**Texto del ejercicio**
El beber es como el amor: el primer beso es mágico, el segundo íntimo, el tercero rutinario. Luego simplemente le quitas la ropa a la chica. Nicolás Chamfort.
Hace algunos días tuve la oportunidad de cenar en uno de los más señoreados restaurantes españoles, concretamente madrileño. Excuso mencionar el nombre, por otro lado innecesario, pues ya de por sí tiene suficiente fama sin necesidad de que yo aporte mi grano de arena. El caso es que disfrutamos de una inigualable comida típicamente española, centrada principalmente en dos de las tendencias más imaginativas y saludables de nuestra cocina tradicional: la vasca, con sus carnes y verduras, y la mediterránea, con sus pescados y arroces.
Naturalmente, cada uno de los comensales, de los seis que nos encontrábamos en la sala, se decidió por una de las dos alternativas. No era caso de mezclar sabores de fuerte personalidad en si mismos. Y fue fácil la decisión.
No sucedió así con los vinos. Costó Dios y ayuda tomar la decisión de cual de ellos sería el más adecuado. No era cuestión de poner sobre la mesa una excesiva variedad, tanto en tipos, como en estilos. Finalmente, pese al tópico de si tintos para carnes y verduras, y blancos para arroces y pescados, todos estuvimos de acuerdo en que un tinto que justificara la tradición de la Ribera del Duero, sería bien recibido por todos, comieran lo que comieran. Tal vez les convenció aquello que, confieso que no es mía la frase, “el mejor blanco es un tinto”.
No me duelen prendas admitir que determinados vinos blancos suelen ser, aunque para mí en otros momentos distintos al de la solemnidad de una buena comida, bien recibidos por el consumidor en general. Especialmente si este es del género femenino. De los rosados prefiero no opinar. No tengo juicio al respecto. De modo que como siempre me ha parecido que no son “ni chicha ni limoná”, o como decía el clásico, “ni es tu tío, ni es tu tía”, prefiero continuar como hasta ahora.
De manera que al calor, al olor y al sabor de aquella inigualable comida, como viene siendo habitual, se dieron los más variados temas de conversación. Pero uno de ellos, supongo que condicionado por las varias botellas que del inigualable ribera iban siendo consumidas, centró la mayor parte de la velada: ¿qué entendemos por beber? Alcoholes, se entiende.
Y la propuesta no era baladí. Desde hace algunos años estoy siguiendo y analizando la multitud de datos que vienen publicándose sobre los hábitos en el beber, de los españoles. También, como es natural, de otros europeos. En la casi totalidad de ellos se manifiesta una clara preocupación, yo diría que justificadísima, por el elevado número de bebedores que se van incorporando. Inquietud especial supone la facilidad y la corta edad de acceso de los jóvenes al alcohol.
Sin embargo, en la velada, yo traté de plantar una clara diferencia en el cómo, en el cuándo y en el dónde se producen estas situaciones, y las grandes diferencias que las envuelven. Especialmente en aquello que se amparan en las llamadas tradiciones.

Entradas de datos recopiladas
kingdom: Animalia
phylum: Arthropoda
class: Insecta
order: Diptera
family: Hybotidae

--

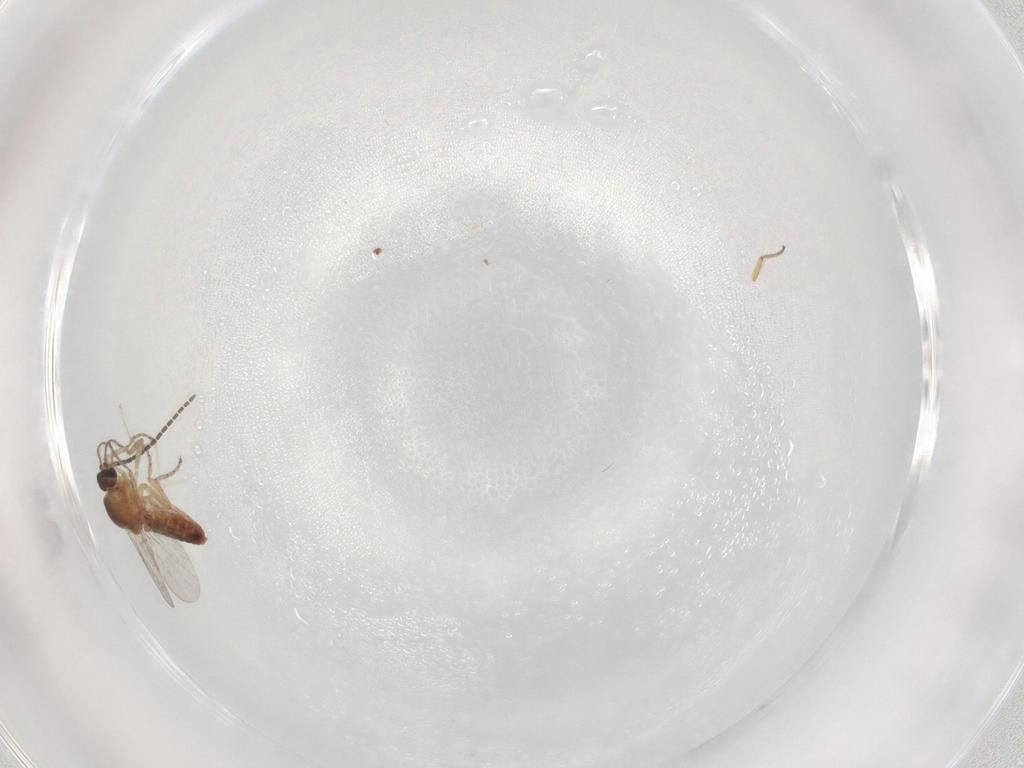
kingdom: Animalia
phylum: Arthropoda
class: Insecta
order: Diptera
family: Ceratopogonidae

* * *

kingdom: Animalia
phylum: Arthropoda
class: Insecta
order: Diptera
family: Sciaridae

**Descripción del problema**
Prolonga el texto sobre el beber y los vinos a partir de su última oración. Las filas no intervienen en esto.

**Resultado del ejercicio**
Porque si bien es cierto que cualquier exceso, en cualquier cosa, y el beber no es una excepción, más bien un agravante, siempre será perjudicial, no es menos cierto que en ocasiones se mezcla, como decía el castizo, “los churros con las merinas”. Cuando al referirnos al beber tratamos de generalizar no estamos siendo justos. Existe, como antes apuntaba, maneras de beber y “maneras de beber”.
Dejaremos a un lado lo que de dramático pueda suponer el alcoholismo adquirido, convertido en enfermedad. Asunto por otro lado que se escapa a este pequeño análisis. Se trataba de diferenciar cuales son los hábitos de beber de, por ejemplo los europeos. Nada tiene que ver, pese a que, como en todo, siempre hay quien se excede, la forma tradicional de beber del español medio, o si lo preferimos de los europeos del sur, latinos del Mediterráneo, con los hábitos de los europeos del norte.
No hay que olvidar que no es casual el que seamos conocidos como el país de las tapas. Aunque más justo sería reconocer que en todo el arco mediterráneo, quizás con menor profusión, se da esta costumbre. Incluso al otro lado del Peñón. De modo que mientras que por estos lares nuestros lo habitual es que a cualquier copa de bebida alcohólica, partiendo desde la más simple de las cervezas, pasando por un vino, hasta llegar al más sofisticado de los cócteles, lo normal es que les acompañen un pequeño refrigerio, para compensar los efectos de la bebida y hacerla más “digerible”; en las tradiciones del norte de Europa, sin olvidarnos de las Islas Británicas, eso es algo insólito. Lo normal es que debas beber tu copa, como habitualmente se dice: “a pelo”.
Difícilmente encontrarás tras de una simple cerveza, o del más fuerte aguardiente, o del más cálido vodka, o del más “suave” agua de tierra, o de la refrescante pinta de cerveza, o de la inigualable Guinness, el complemento de alimento que pueda facilitarte su digestión. Admito que las diferencias climatológicas han sido un factor determinante a la hora de haber sido confeccionadas las bebidas más tradicionales de cada país. Pero no así los hábitos para su consumo. Y sin embargo, solemos generalizar continuamente sobre el consumo de bebidas alcohólicas sin tener en cuenta estas circunstancias.
Que en España se bebe, ¡cierto! Que debemos controlar nuestros hábitos para no perdernos en equivocas e, incluso, parciales y permisivas conclusiones, ¡sin duda!
Pero que en este mundo donde, dicen, todas las comparaciones son odiosas, también hemos de de ser suficientemente claros. No es, ni será nunca lo mismo cumplir con el rito de degustar un aperitivo, acompañado de un buen pincho de tortilla, o de morcilla de Burgos, o de una ración de calamares; que verter sobre tu estómago, a la misma hora y sin otro elemento que lo acompañe, un copazo de fuerte aguardiente. Por mucho que en ese momento te encuentres a 15 grados bajo cero.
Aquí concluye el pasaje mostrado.